Movements like this may have come a long way, but they still have a long way to go as commercial banks have not phased out indirect finance for coal.
In early February, a coalition of 14 leading environmental groups worldwide called on Singapore’s major banks – including DBS Bank, OCBC Bank, and United Overseas Bank – to end the financing of highly pollutant coal-fired power stations in Southeast Asia.
The groups include Greenpeace, Walhi, Friends of the Earth, Change Vietnam, Market Forces, BankTrack, and GreenID.
One month ago, DBS Bank released a new climate policy which completely failed to rule out any of the “Unlucky Seven” coal-fired power stations it plans to finance in Indonesia and Vietnam. The seven proposed plants would generate 1.5 billion tonnes of carbon dioxide over their lifetime, equivalent to 30 years of Singapore’s annual emissions.
“The fact that DBS is preparing to finance a major new polluting coal-fired power plant in Vietnam, the Nghi Son 2 station, just weeks after releasing this policy, shows how ineffectual it is,” said Julien Vincent, executive director of Market Forces.

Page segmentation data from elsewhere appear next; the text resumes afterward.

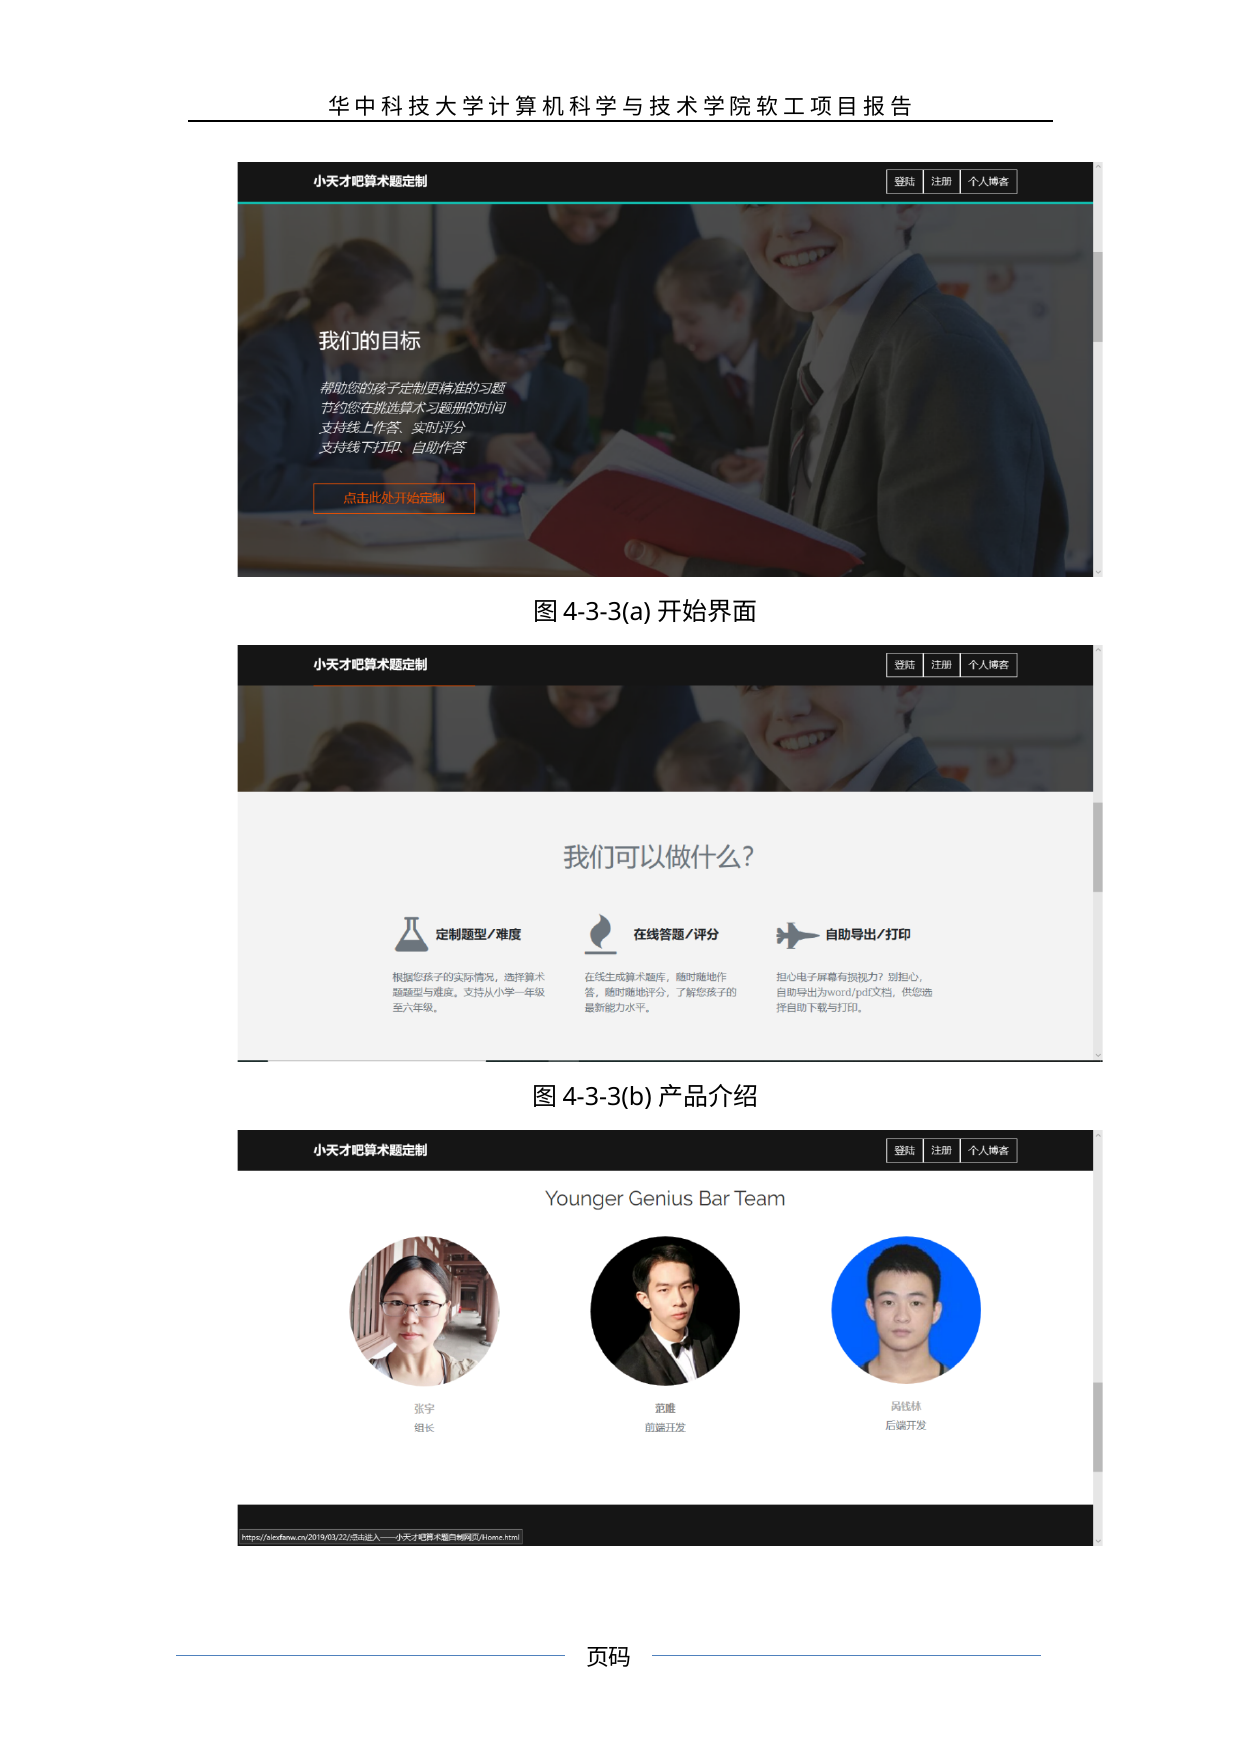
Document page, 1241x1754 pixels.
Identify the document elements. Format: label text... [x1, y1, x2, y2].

picture [237, 162, 1103, 577]
text 图4-3-3(b) 产品介绍 [187, 1076, 1053, 1112]
picture [237, 645, 1103, 1062]
picture [237, 1130, 1103, 1546]
text 图4-3-3(a) 开始界面 [187, 591, 1053, 627]
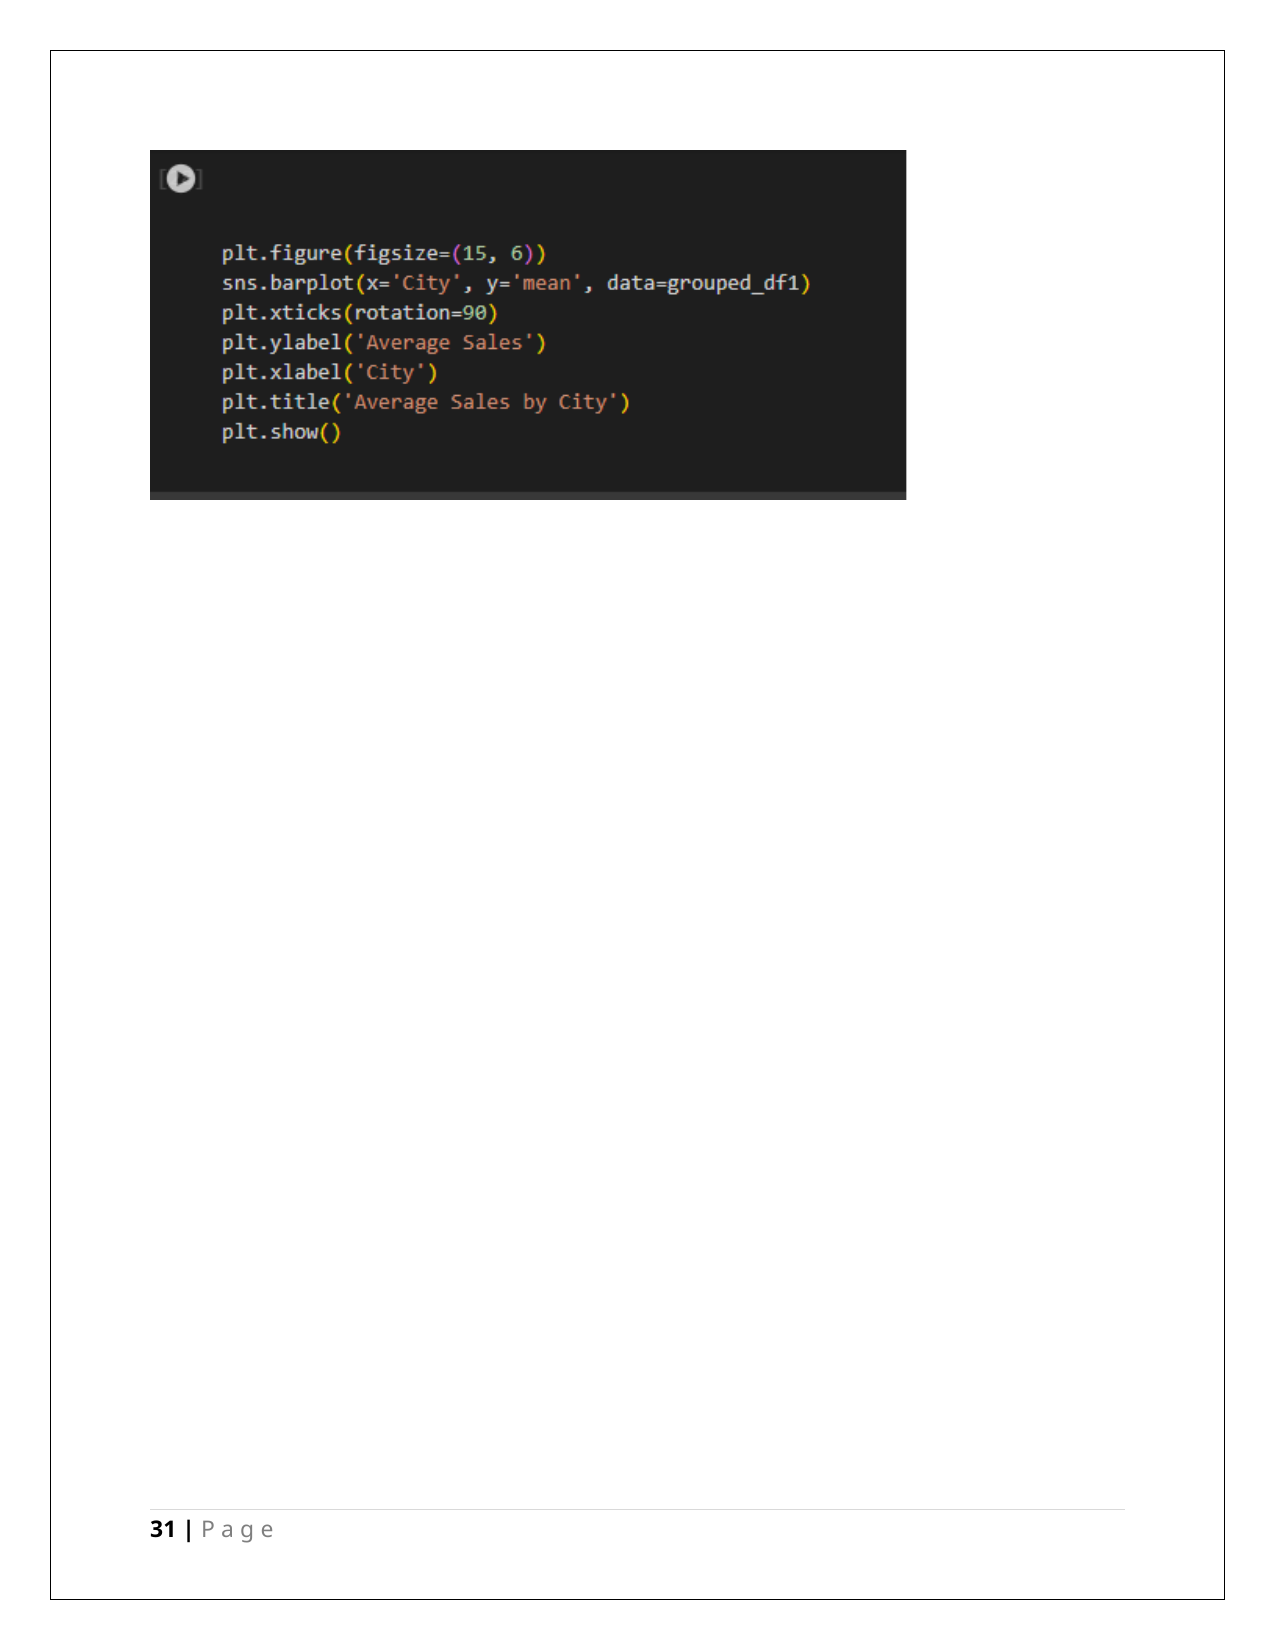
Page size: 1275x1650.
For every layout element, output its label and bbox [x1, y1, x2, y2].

“DBS seems to think Europeans deserve clean air and power, while people in Vietnam and Indonesia get pollution and outdated fossil fuel technology. These double-standards are an insult to those of us who want the chance to develop cleanly and bypass the dirty energy blunders of the Western world,” Change Vietnam’s executive director Hoang Hong said.
Elsewhere, in November 2017, 23 leading environmental groups worldwide issued a document urging the Export-Import Bank of the US to reject financing for the 1,200MW Long Phu 1 coal plant in Vietnam.

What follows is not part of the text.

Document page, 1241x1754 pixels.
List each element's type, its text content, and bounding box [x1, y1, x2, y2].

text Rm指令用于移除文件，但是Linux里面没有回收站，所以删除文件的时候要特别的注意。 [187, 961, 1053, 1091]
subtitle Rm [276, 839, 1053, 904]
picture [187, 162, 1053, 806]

“Long Phu 1 violates a broad set of environmental and social policies,” said the document. “For example, even though Long Phu 1 will produce 6.3 million tonnes of carbon dioxide annually, the project sponsor failed to examine alternatives. Long Phu 1’s project sponsor also fails to adhere to Vietnam’s national climate and energy policy, known as the Green Growth Strategy; provide baseline information; and identify cumulative and associated risks and impacts.”
The US-based Natural Resources Defence Council released a report in December 2017, stating that G20 nations may provide Vietnam with loans worth $3.9 billion for its 12 coal power gigawatts, of which $2.5 billion may come from Japan.
However, Nguyen Van Bao, from Ha Khanh in Quang Ninh province does not understand too much about such financing. “But we think before doing anything. They [financiers] must think of the community’s interests, not damaging the environment as they are doing now. What we need the most now is a clean river, not a dirty river as it is now,” he said.